Well, my brothers treated me like spun gold. We never argued.
And with the boyfriends I had had, few and far between as they were, it had never seemed to get passionate enough, invested enough for either of us to start needing to fight over anything. Things just fizzled out, and eventually I kind of just said something about how they didn't seem happy, which was a roundabout way of saying I wasn't either, and it always led to an amicable end to the relationship.
But it would have likely been easier with my brothers or boyfriends than it was going to be with Cy.
Cy who was not my brother.
Cy who was not my boyfriend, but for whom I had decidedly boyfriend-like feelings for, who I didn't necessarily want to know I had such feelings for, but whom I wanted to know that doing the fair-weather friend thing to me wasn't going to fly, no matter what capacity he was in my life.
In or out.
No in between.
That was only fair, right?
"I know I'm a sexy motherfucker, Ree," his voice said, tone teasing, "but how long are you planning on staring at me?"
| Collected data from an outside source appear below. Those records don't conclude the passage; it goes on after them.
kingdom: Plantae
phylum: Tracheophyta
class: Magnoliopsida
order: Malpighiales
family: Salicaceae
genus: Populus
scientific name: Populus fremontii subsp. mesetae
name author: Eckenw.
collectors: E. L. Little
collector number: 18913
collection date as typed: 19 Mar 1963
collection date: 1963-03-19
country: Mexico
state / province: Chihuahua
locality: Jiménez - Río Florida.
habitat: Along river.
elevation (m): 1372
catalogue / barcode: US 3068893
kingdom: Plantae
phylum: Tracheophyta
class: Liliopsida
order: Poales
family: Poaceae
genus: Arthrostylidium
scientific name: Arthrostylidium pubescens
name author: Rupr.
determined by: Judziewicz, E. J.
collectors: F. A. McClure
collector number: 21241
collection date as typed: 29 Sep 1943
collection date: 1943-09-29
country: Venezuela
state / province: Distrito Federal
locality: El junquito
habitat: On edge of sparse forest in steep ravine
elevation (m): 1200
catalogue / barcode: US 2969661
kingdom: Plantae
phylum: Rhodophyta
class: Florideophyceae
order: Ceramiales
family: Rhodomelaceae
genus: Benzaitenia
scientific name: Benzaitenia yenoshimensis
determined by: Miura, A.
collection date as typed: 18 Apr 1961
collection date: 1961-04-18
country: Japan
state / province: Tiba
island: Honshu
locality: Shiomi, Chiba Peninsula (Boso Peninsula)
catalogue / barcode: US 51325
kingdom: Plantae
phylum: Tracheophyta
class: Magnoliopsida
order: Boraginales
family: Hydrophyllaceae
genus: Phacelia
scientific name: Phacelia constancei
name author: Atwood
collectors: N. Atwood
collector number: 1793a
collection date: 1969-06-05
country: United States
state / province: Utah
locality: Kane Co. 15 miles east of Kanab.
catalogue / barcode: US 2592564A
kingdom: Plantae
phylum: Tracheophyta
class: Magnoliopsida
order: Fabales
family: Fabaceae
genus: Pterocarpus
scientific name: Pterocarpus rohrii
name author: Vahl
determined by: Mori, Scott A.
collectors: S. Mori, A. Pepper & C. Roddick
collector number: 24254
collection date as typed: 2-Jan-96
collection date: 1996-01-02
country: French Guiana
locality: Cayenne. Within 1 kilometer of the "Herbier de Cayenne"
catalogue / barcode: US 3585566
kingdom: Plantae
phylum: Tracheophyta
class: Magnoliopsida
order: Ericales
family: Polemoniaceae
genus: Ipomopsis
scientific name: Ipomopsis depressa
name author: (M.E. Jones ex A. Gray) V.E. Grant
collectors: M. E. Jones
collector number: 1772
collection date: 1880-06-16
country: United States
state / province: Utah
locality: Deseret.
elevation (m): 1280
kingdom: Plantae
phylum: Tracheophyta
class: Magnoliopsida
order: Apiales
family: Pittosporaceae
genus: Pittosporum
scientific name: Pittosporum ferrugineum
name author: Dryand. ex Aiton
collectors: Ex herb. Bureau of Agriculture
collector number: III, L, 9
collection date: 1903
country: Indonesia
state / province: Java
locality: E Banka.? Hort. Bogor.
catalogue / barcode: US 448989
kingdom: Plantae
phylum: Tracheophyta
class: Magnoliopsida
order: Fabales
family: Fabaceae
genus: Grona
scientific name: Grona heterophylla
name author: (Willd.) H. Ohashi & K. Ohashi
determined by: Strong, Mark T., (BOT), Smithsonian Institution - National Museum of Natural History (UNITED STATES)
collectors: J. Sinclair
"I wasn't staring at you," I immediately denied. Though I totally had been. "I was thinking."
"About me?" he asked, head tipping to the side, watching me with eyes that were oddly unreadable for someone who had always been rather open with me.
Here goes. Ready or not.
"In a way," I agreed, nodding a bit, moving out of the street, but not exactly toward him either.
"Okay," he said, moving to lean his butt on the seat of his bike. "In what way?"
"That wasn't an apology," I blurted, closing my eyes at my words as soon as they were out of my mouth.
That wasn't the way to go about it, right? When you were having a discussion, it was supposed to be 'I' and 'me' words along with feelings.
I felt like my heart took a beating when you left my life.
I wanted that kiss.
That hurt me.
"What wasn't an apology?"
"The money. That money wasn't an apology."
"I know," he agreed.
"You... know?" I sputtered, shaking my head.